Money is another important symbol. It stands for the corrupted version of the original American Dream which appreciates hard work, perseverance. In the twentieth century American Dream has become synonymous with amassing money which is indicative of its deteriorated image. Walter is a victim of this materialistic world. For him money can do anything. At the end of the play realization dawns on him that money is not enough which helps him get over the existential crisis. His act of rejecting the financial offer of Lindner affirms that he has overcome the love of money and eked out selfhood.

Search for identity-

 

Search for the identity is a central theme in major Afro-American literature. The crisis of identity of the black man buffeted by the hegemony of white society drives him into the zones of liminality and non-existence. Racial complexity haunts the black men so much so that it almost drives them to the brink of psychosis. In Afro-American writing evidences of such psychosis come out again and again. Hansberry’s A Raisin in the Sun throws a flood of light on this issue through the story of the Younger family. Identity formation is a continuous process which is also constructed by societal norms. Hansberry writes drama with a political propaganda to show the way out of the impasse.

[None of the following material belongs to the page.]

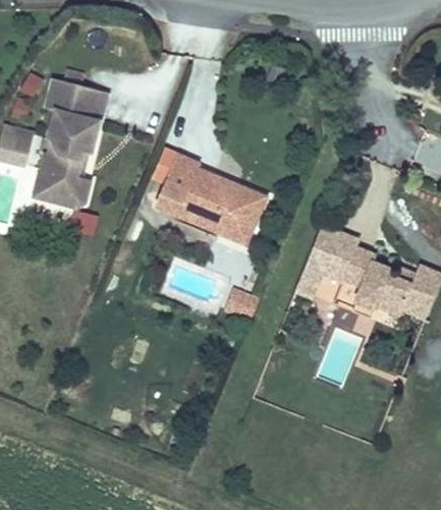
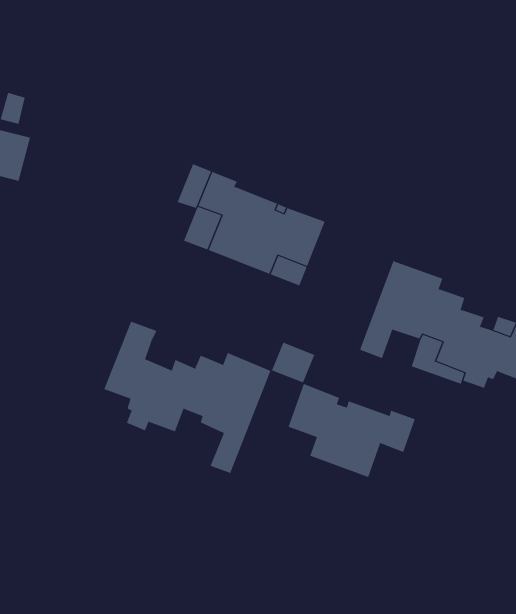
building: [31,73,110,208] -> none
building: none -> [103,321,271,474]
building: none -> [288,383,415,478]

In this play the search for the self is mostly indicated by the character of Walter Lee. In the beginning of the play we find that he has internalised the racism prevalent then and loathes himself. He has a distorted dream that equates money with success and considers mammon worship as the motto of life. He considers himself like the narrator in Eliison’s Invisible Man who is looking for admissibility into white world. He also hurls abuses at her sister out of such complexity.

 

That A Raisin in the Sun is not only about racial complexity but also about vindicating the dignity of the black man is enunciated by the transformation of Walter towards the end of the play when he overcomes the inferiority complex: “We have decided to move into our house because my father my father – he earned it. We don’t want to make no trouble for nobody or fight no causes – but we will try to be good neighbours.” He has come out of the arsenal of complexities. Hansberry also promotes the African heritage to shake off the inferiority complex. The character of Asagai is created to inject the seeds of selfhood into other characters. He dreams of the liberation of Africa and encourages African ideals in lieu of Westernized values.